アサルのこの言葉は、果たして本心だろうか、それとも、セイが魔術で心を弄った影響だろうか。
セイがアサルに行った精神干渉は、一言で言えば『俺の従者になれ』というものだ。ようするに小間使いのような仕事を与えるものであり、その内心には影響しない。少なくともセイに『俺に好意を抱け』といった魔術は使っていない。
しかし、土や水といった物質的なものと違い精神は難しい魔術だ。予想外の効果が出てしまった可能性を否定できない。

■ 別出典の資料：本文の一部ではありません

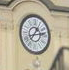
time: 1:13
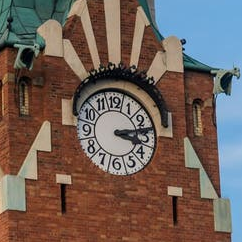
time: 3:13
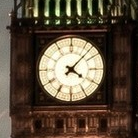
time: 4:07
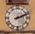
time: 2:11
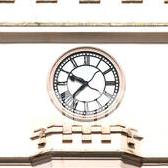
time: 9:37
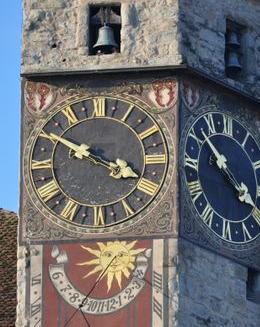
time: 3:49
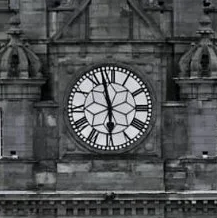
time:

もしも普段のセイならば、そういうこともあるか、と、受け流していただろう。
しかし今のセイは非常にナイーブ、後ろ向きだ。百の正論も一の不安という気持ちを塗り替えることは出来ない。
「うーん……まだ暗いな……。よし」
「ん?ぎゃあ」
考え事をしていたら、ベットに投げ飛ばされた。
「大将、付き合ってくれ。俺も溜まってるんだ」
「はぁ!?」
「何を驚いてんだよ。大将だってハナビにつきっきりで、最近してないだろ?」
「いやそうだけども!」
セイは驚いてしまい珍しく大声を出してしまう。
セイは前世では十七歳の高校生だったが、真面目でつまらない人間だったので恋人がいたことは無い。この世界でも、所謂男女交際を積み重ねて異性と仲良くなっていくという過程を踏んだ覚えもない。
そのため、セイは男女の機敏というものに疎かった。
「待て、待て。考えがまとまらない」
「考えも何もないだろ。俺も性欲はある、けれど大将の所有物だから他の男をとっ捕まえることも出来ない。となると大将に解消してもらうしかない。簡単だろ?」
「ん?まて、さっきと言っていることが違う。いったいどういう――」
「うるせぇ!」
起き上がろうとするセイだったが、アサルに押し倒されてしまった。
殺し合いをするなら話が別だが、純粋な腕力ならアサルは相当なものだ。
「大将、嫌か?」
「……嫌、ではない……ちがうな、嬉しい……です」
「なんで敬語なんだよ」
翌朝、家の中でハナビが動き回る音で目が覚める。
熟睡したがなんだが疲れている気がする。
隣で寝ているアサルを一瞥すると、たしかコーヒーを入れとくのがマナーだったかな……、と言いながら部屋を出ていった。